Extracted text:
It was an employee at the WPP advertising business who so succinctly categorised Google, the search engine, as a “frenemy”. Nowhere is this ambiguous status more obvious than in the search engine’s relationship with newspapers. Google’s draining of the online ad market through the organisation of other people’s content infuriates the media, yet the power of the search engine to refer traffic to your website is undeniable. But the recent announcement that Google is releasing an experiment on its United States news site to allow people who are connected with news stories to comment on them is a radical and interesting departure for the company. For a start Google famously pitches itself as a robotic enterprise that relies on algorithms rather than human selection and error for its categorisation. The “computer says no” default position of Google will have to change in this respect. Its enormous headline-grabbing purchase of YouTube is in some ways a much less significant shift for Google than this — here the search engine is beginning to inject values and judgements into (other people’s) journalism.
Its plan is to authenticate anyone who has been featured in a news story and allow them to comment on it. Effectively this means Google News becomes a repository for corporate and governmental PR that will now be able to rebut or clarify any coverage in news stories that carry the feature — those with press offices and PR companies will be the easiest to authenticate and therefore one imagines their responses will dominate the number of contributions.
For those of us in organisations that actively encourage right of reply and debate on parts of our content, we know that even in a small restricted world, the heavy lifting required to get this kind of balance right is considerable and the margins are nowhere near those Google generates with its automated tools and Âservices that form the foundation of its business. How will it implement this system across the world’s news?

Records supplied:
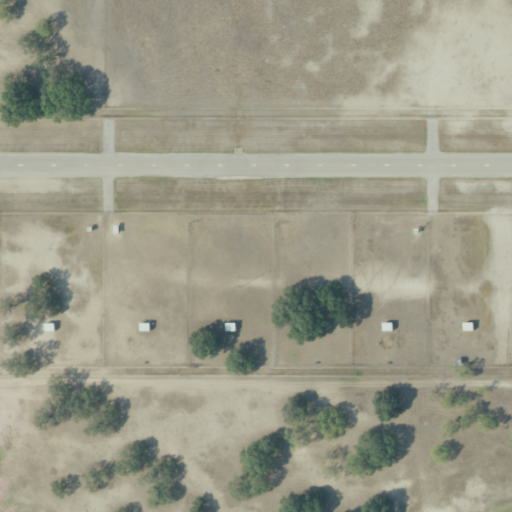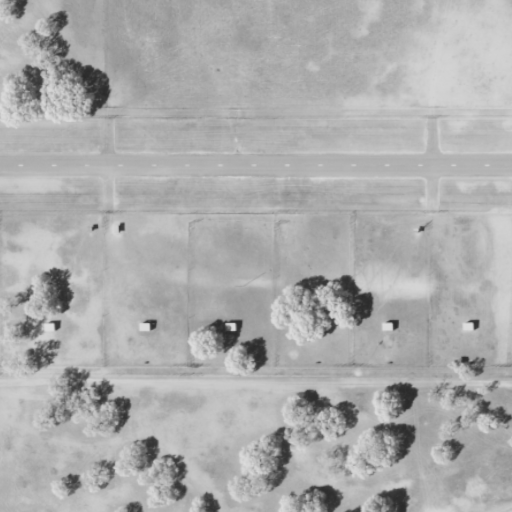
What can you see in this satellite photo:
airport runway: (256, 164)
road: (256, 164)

==

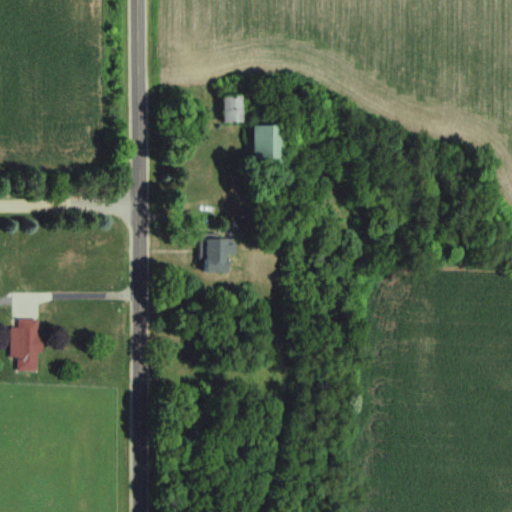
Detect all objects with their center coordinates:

Tasks for this exercise:
1 – Answer these about the article on Google's news commenting experiment, one line each:
(a) Who described Google as a "frenemy"?
(b) Which people does the article expect to be easiest to authenticate?
(c) Which Google purchase does the article call a much less significant shift than this experiment?
2 – Carry on the article about Google's news commenting experiment from its final sentence.

Answers to each task:
1 –
(a) An employee at the WPP advertising business.
(b) Those with press offices and PR companies.
(c) Its purchase of YouTube.

2 –
So is Google really moving in content creation and management? It seems unlikely as it is a quoted company that worries first and foremost about its stock price — and companies that worry about their stock price are not exactly dashing to get into the content creation business. If it was pulling the familiar Google trick of taking something that exists already and layering on a set of tools or services, then this would be totally consistent with everything else it is doing — aggregating all the responses to a news story published on every site around the web and displaying them, maybe, but generating and hosting them is a massive cultural migration for the company.
Above all, it makes Google political, with a small “p”, in a far more overt way than has been the case so far — covertly, it is of course hugely political, as owning so much data about individuals and businesses means it could not be anything else. But to pitch yourself into any part of the content management cycle requires you inevitably to “take a view”. It would seem to be asking organisations and individuals to trust it to provide a service many mainstream news organisations either can’t or won’t. And to the chagrin of the mainstream media it might be that Google has the edge here for now, if nothing else, its experiment ought to push more organisations into hastily sorting out their position on allowing audiences to interact with stories.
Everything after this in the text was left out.